Personal information
- Full name: Christopher David Sherrington
- Born: 21 October 1983 (age 42) Ormskirk, England
- Occupation: Judoka

Sport
- Country: Great Britain
- Sport: Judo
- Weight class: +100 kg
- Rank: 1st dan black belt

Achievements and titles
- Olympic Games: R16 (2012)
- World Champ.: R32 (2011)
- European Champ.: R32 (2011, 2012, 2013)
- Commonwealth Games: (2014)

Medal record
Men's judo
Representing Great Britain
IJF Grand Prix
| Silver medal – second place | 2014 Havana | +100 kg |
| Bronze medal – third place | 2013 Samsun | +100 kg |
Representing Scotland
Commonwealth Games
| Gold medal – first place | 2014 Glasgow | +100 kg |

Profile at external databases
- IJF: 2720
- JudoInside.com: 36099

= Chris Sherrington =

Scottish judoka

Christopher David Sherrington (born 21 October 1983 in Ormskirk, England) is a British judoka. He competed at the 2012 Summer Olympics in the +100 kg event. He is a black belt.

==Judo career==
Sherrington born in Ormskirk, England came to prominence when he became champion of Great Britain, winning the heavyweight division at the British Judo Championships in 2005. He repeated the success three years later in 2008.

In 2011 Sherrington won a Samoa World Cup.

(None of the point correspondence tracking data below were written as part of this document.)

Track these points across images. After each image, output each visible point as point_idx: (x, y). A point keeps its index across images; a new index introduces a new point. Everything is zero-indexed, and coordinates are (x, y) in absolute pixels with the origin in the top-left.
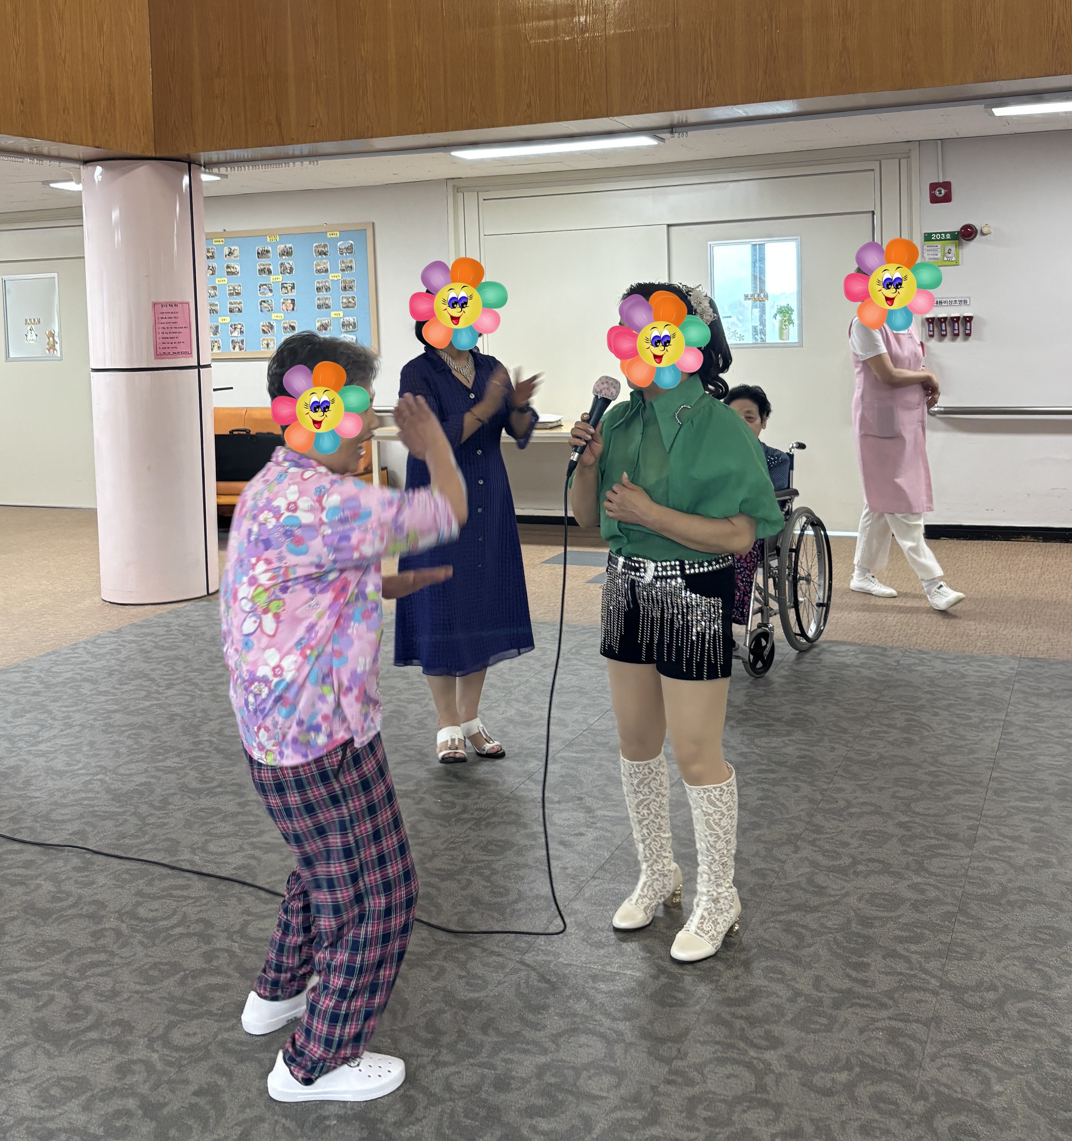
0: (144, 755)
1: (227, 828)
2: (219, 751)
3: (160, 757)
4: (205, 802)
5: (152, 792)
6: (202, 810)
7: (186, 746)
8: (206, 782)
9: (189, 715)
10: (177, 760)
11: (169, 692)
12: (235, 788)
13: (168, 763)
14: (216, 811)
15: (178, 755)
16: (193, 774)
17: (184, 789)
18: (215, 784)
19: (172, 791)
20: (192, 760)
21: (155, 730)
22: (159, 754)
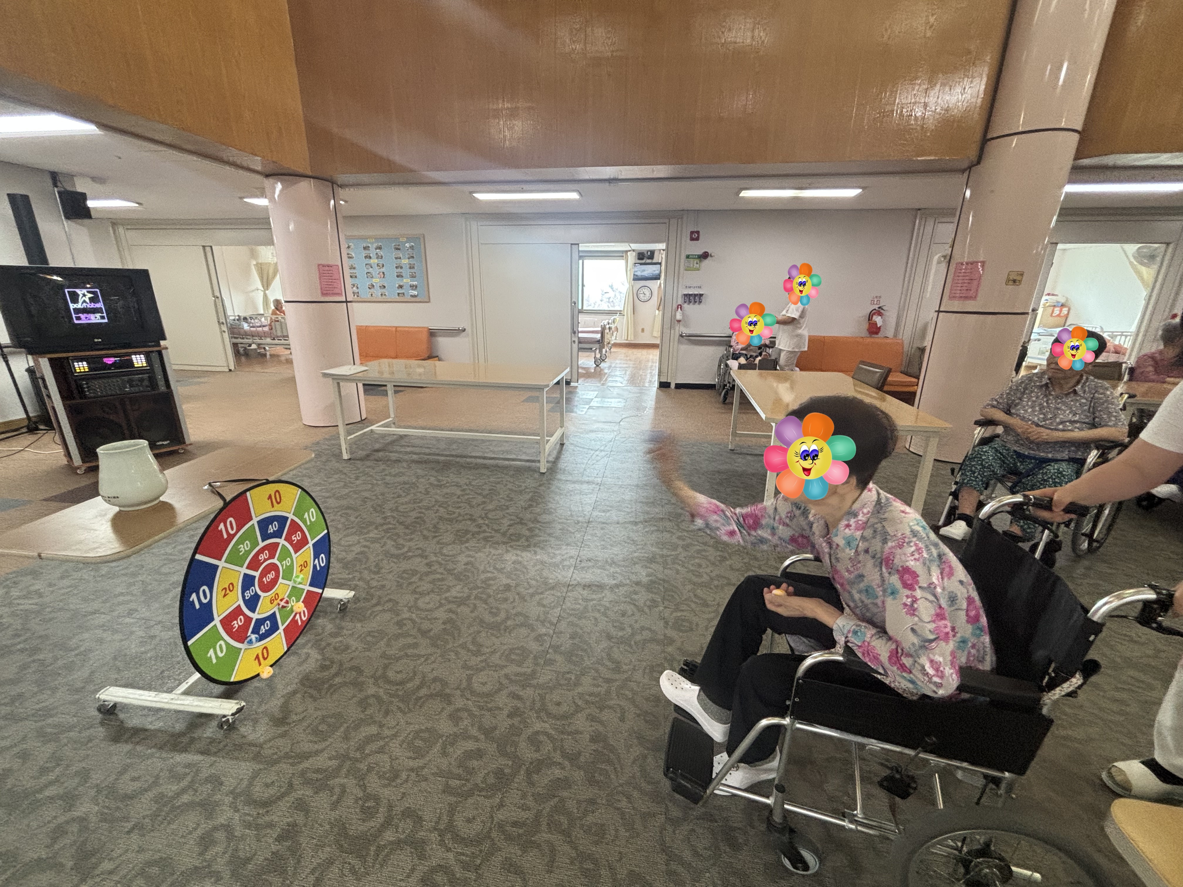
0: (354, 530)
1: (425, 586)
2: (401, 523)
3: (365, 531)
4: (405, 565)
5: (368, 559)
6: (404, 572)
7: (379, 520)
8: (400, 549)
9: (374, 498)
10: (376, 531)
11: (358, 482)
12: (420, 552)
13: (371, 535)
14: (414, 572)
15: (376, 528)
16: (390, 543)
17: (388, 555)
18: (406, 549)
19: (380, 557)
20: (386, 531)
21: (355, 510)
22: (363, 528)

In 2012, he was selected to represent Great Britain at the 2012 Olympic Games in London. Competing in the men's +100 kg category he lost his second round match to eventual silver medallist Alexander Mikhaylin. The following year Sherrington secured his third British heavyweight title. In 2014, he won the gold medal for Scotland at the 2014 Commonwealth Games in heavyweight division. He defeated South African Ruan Snyman in the final.

In 2019, Sherrington won a fourth British Championship title.

==Personal life==
Sherrington is a Royal Marines Commando.